Qual é o problema? Os títulos do Tesouro são considerados livres de risco porque, mesmo a empresa mais financeiramente estável do mundo, (provavelmente) tem mais hipóteses de incumprimento do que o próprio governo dos EUA.
Assim, há duas formas de interpretar a situação. Os investidores estão muito confiantes de que as empresas que emitem dívida de qualidade (geralmente para construir infraestruturas de inteligência artificial) não irão incumprir. Mas os investidores podem estar demasiado complacentes, caso em que qualquer coisa que perturbe essa narrativa poderia ter consequências profundamente negativas para obrigações e ações.
Considere este cenário: se a perspetiva económica deteriorar-se (talvez devido a tarifas), a procura por dívida corporativa poderá cair drasticamente, fazendo os preços dos títulos descerem e os rendimentos subirem. Por sua vez, o mercado de ações poderá cair acentuadamente porque as empresas terão de pagar mais para emprestar dinheiro, o que reduzirá os lucros.
O spread de crédito entre os títulos corporativos de grau de investimento e os títulos do Tesouro está no seu nível mais apertado em quase três décadas. Isso deixa os investidores num ambiente de alto risco e baixo retorno. Há pouco espaço para o spread de crédito diminuir mais, mas há bastante risco de queda se a economia tropeçar.
O mercado de ações emite um alerta pela última vez durante o crash das dot-com em 2000
O índice de preço-lucro ajustado cíclicamente (CAPE) foi desenvolvido pelo Nobel Robert Shiller e pelo professor de Harvard John Campbell. Ele mede a avaliação do mercado de ações dividindo o seu nível atual pelos lucros médios ajustados pela inflação da última década.
O S&P 500 registou uma média de CAPE de 40,1 em janeiro de 2026, o valor mais alto desde o crash das dot-com em setembro de 2000. O índice só atingiu esse nível 22 vezes desde a sua criação em 1957 (há 829 meses), o que significa que o mercado de ações esteve tão caro menos de 3% do tempo na história.
Historicamente, CAPE acima de 40 tem correlacionado com declínios modestos no próximo ano e perdas acentuadas nos anos seguintes.
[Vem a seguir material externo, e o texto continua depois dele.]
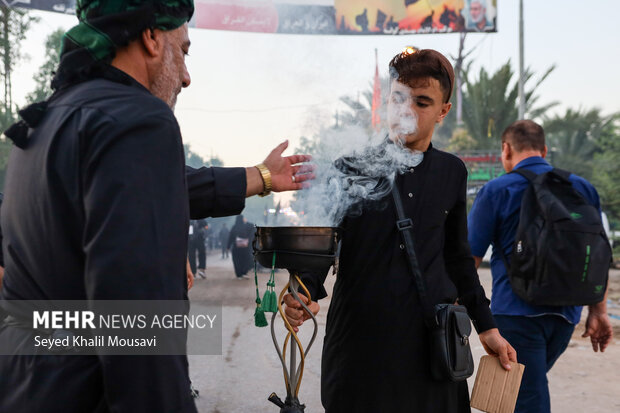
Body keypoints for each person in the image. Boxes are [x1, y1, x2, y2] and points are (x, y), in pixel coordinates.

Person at [0, 0, 314, 411]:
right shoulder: (137, 119)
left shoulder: (47, 119)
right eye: (183, 50)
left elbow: (150, 186)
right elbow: (138, 323)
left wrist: (261, 176)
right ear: (151, 37)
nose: (185, 77)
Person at [284, 49, 516, 412]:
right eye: (398, 98)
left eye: (422, 102)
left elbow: (457, 257)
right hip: (361, 343)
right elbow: (324, 242)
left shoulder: (451, 172)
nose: (406, 111)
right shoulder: (350, 166)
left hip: (431, 343)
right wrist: (304, 290)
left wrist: (487, 327)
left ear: (443, 110)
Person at [467, 120, 613, 413]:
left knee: (526, 400)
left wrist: (466, 314)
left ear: (505, 150)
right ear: (544, 150)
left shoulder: (496, 190)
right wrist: (598, 311)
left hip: (515, 315)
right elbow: (598, 254)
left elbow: (468, 260)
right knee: (517, 394)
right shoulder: (583, 188)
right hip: (566, 315)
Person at [227, 215, 254, 279]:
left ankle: (239, 274)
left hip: (236, 247)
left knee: (237, 260)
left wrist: (228, 246)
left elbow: (230, 237)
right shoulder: (246, 226)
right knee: (245, 260)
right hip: (245, 247)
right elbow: (253, 227)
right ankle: (244, 272)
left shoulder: (234, 227)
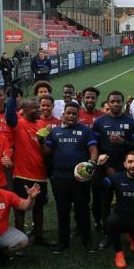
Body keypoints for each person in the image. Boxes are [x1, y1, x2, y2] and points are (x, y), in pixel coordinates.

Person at [43, 101, 98, 252]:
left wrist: (92, 162)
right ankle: (63, 241)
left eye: (74, 113)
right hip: (60, 177)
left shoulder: (86, 131)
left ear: (78, 115)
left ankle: (87, 240)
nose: (71, 116)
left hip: (80, 178)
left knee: (82, 209)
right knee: (62, 210)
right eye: (68, 113)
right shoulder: (55, 131)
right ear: (63, 115)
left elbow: (93, 149)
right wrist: (42, 140)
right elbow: (47, 152)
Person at [92, 91, 134, 247]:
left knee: (127, 201)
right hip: (105, 169)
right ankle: (106, 233)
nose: (115, 104)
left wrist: (122, 142)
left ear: (122, 103)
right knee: (104, 202)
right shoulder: (99, 122)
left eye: (118, 101)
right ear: (108, 103)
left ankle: (131, 233)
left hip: (125, 169)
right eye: (112, 101)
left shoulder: (131, 122)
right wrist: (106, 166)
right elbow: (95, 146)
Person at [6, 92, 52, 245]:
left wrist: (42, 141)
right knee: (20, 209)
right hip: (22, 175)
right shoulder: (18, 124)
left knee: (38, 208)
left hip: (40, 174)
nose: (39, 110)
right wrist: (12, 96)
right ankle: (20, 240)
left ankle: (39, 237)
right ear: (24, 111)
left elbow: (46, 150)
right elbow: (9, 117)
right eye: (35, 108)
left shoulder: (42, 124)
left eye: (39, 107)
A tabela mostra o melhor, pior e desempenho médio do S&P 500 em diferentes períodos após leituras de CAPE acima de 40.
Fonte dos dados: Robert Shiller. Tabela do autor.
Aqui está o que a tabela diz sobre o futuro: se o desempenho do S&P 500 seguir a média histórica, o índice cairá 3% até fevereiro de 2027, 19% até fevereiro de 2028 e 30% até fevereiro de 2029. A tabela também indica que não há possibilidade de retorno positivo nos próximos três anos, mesmo no melhor cenário.
Claro que, desempenho passado nunca garante resultados futuros. O múltiplo CAPE é uma medida de avaliação retrospectiva, ou seja, não contempla a possibilidade de que a inteligência artificial aumente as margens de lucro. Nesse cenário, os lucros futuros poderiam aumentar rapidamente, fazendo com que o S&P 500 continue a subir enquanto o índice CAPE diminui para um nível mais moderado nos próximos anos.
No entanto, o ambiente atual do mercado exige cautela. O S&P 500 negocia na parte superior da sua faixa de avaliação histórica, o que significa que o perfil risco-retorno do mercado de ações está inclinado para o risco. Agora é um bom momento para vender ações que você não se sentiria confortável em manter durante uma forte queda, e deve limitar as compras de ações às suas ideias de maior convicção.